## EXERCISE:
Continue the passage on the First World War and its aftermath from where it stops.

## DOCUMENT SECTION:
Thanks to global-scale hostilities in the later times, especially during the WW-II, the memories of the First World War have long started dimming in human memories. Moreover, the war was fought a century ago -- quite a long time during when many direct war participants, injured victims and witnesses had left this world. The WW-I, or the Great War, nowadays comes alive in the chambers of researchers or in archives. But it was an apocalyptic global confrontation not experienced by humanity before. Thanks to its vast expanse and the scale of savagery, horror and the sufferings undergone by innocent people, the WW-I villains have earned global infamy. Later-day anti-war campaigns and forums termed the war a stigma on the 20th century human achievements. In spite of the war’s nationalism-fuelled, hubristic start in Europe, specifically in the Balkans, it ended in a great confusion. In fact, war experts still debate on what the nations gained from the four-year-long global confrontation involving more than 70 nations and 70 million troops. The death tally puts the number of soldiers at 10 million and the civilians at between 5 and 10 million. Apart from the war, hundreds of thousands of non-combatants died from famine, forced displacements and the following civil wars in Russia, Eastern Europe and Turkey. Had not the enforcement of the 1918 Armistice and the Versailles Treaty of 1920 put into effect, the dragging of the senseless war would have exacted a heavier toll on mankind. Many remain oblivious to the fact that toxic gas was also used in this war.

In reality, the Great War had been far from being over in 1918. It just took a pause. Meanwhile, Hitler's perverse 'national socialism' and the vile Nazi ambitions began taking root in the war-battered Germany. To the chagrin of post-WW-I peace dreamers, the 1914-1918 hostilities emerged as a prelude to the more disastrous Second World War spanning 1939 to 1945. With the collapse of the expansionist Austro-Hungarian and Ottoman Empires in 1918, nationalism-fired individual powers emerged in a space of two decades. In a way, the ghosts of the First World War had just past over their baton to the global theatre torn by the demonic atrocities let loose by the Third Reich's war lords led by Hitler, Italy's Mussolini and Japan's General Tojo. Like in the previous war, the WW-II also sucked in the world powers into another annihilative vortex.

## RECORDS:
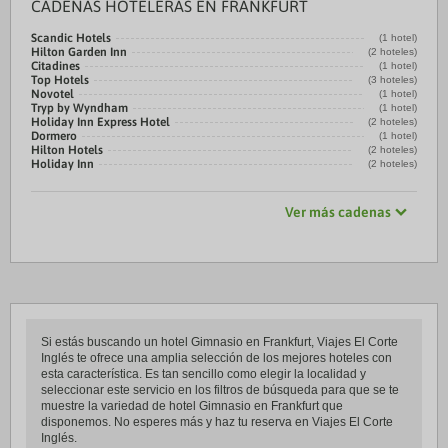
CADENAS HOTELERAS EN FRANKFURT
Scandic Hotels
(1 hotel)
Hilton Garden Inn
(2 hoteles)
Citadines
(1 hotel)
Top Hotels
(3 hoteles)
Novotel
(1 hotel)
Tryp by Wyndham
(1 hotel)
Holiday Inn Express Hotel
(2 hoteles)
Dormero
(1 hotel)
Hilton Hotels
(2 hoteles)
Holiday Inn
(2 hoteles)
Ver más cadenas
Si estás buscando un hotel Gimnasio en Frankfurt, Viajes El Corte
Inglés te ofrece una amplia selección de los mejores hoteles con
esta característica. Es tan sencillo como elegir la localidad y
seleccionar este servicio en los filtros de búsqueda para que se te
muestre la variedad de hotel Gimnasio en Frankfurt que
disponemos. No esperes más y haz tu reserva en Viajes El Corte
Inglés.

## YOUR RESPONSE:
In spite of the US barbaric atomic attacks on the already vanquished Japan at the war's fag end, as well as Japan's brutalities on the Pacific Front, the WW-II triggered a string of changes in the global geo-politics and economy. In the case of world economy, the impact was quite far-reaching. The defeated Germany and Japan, in particular, had been made to eat humble pie, with their economic backbone broken miserably. Following the phases of economic depression, the US economy eventually began getting on its feet. In fact, the whole Europe, as well as the then Soviet Union, had to undergo mid- or long-term economic woes in the post-WW-II era.

Meanwhile, the war's end led to the independence of a number of colonised countries in Africa and the greater Asia. After being ruled by the British East India Company and the British Empire for two hundred years, the Indian sub-continent witnessed the creation of two independent states, Pakistan and India, in 1947. On the other hand, the behemoth world organisation, the United Nations (UN), came into being in 1945. Unlike the short-lived League of Nations, the UN's relevance and utility is strongly felt still in 2018. Compared to these changes in the global perspective, the WW-I now appears a senseless frenzy of killings and destruction. By default, the 1939-1945 war had brought about scores of changes in the 20th century world. To the sub-continent it meant a lot. Despite the participation of more than 1.0 million people from undivided India in the WW-I as part of the allied forces, with 74,000 of them killed, the sub-continent got nothing back then. To the colonised Indian sub-continent, the WW-I stood literally for futile martyrdoms and socio-economic woes.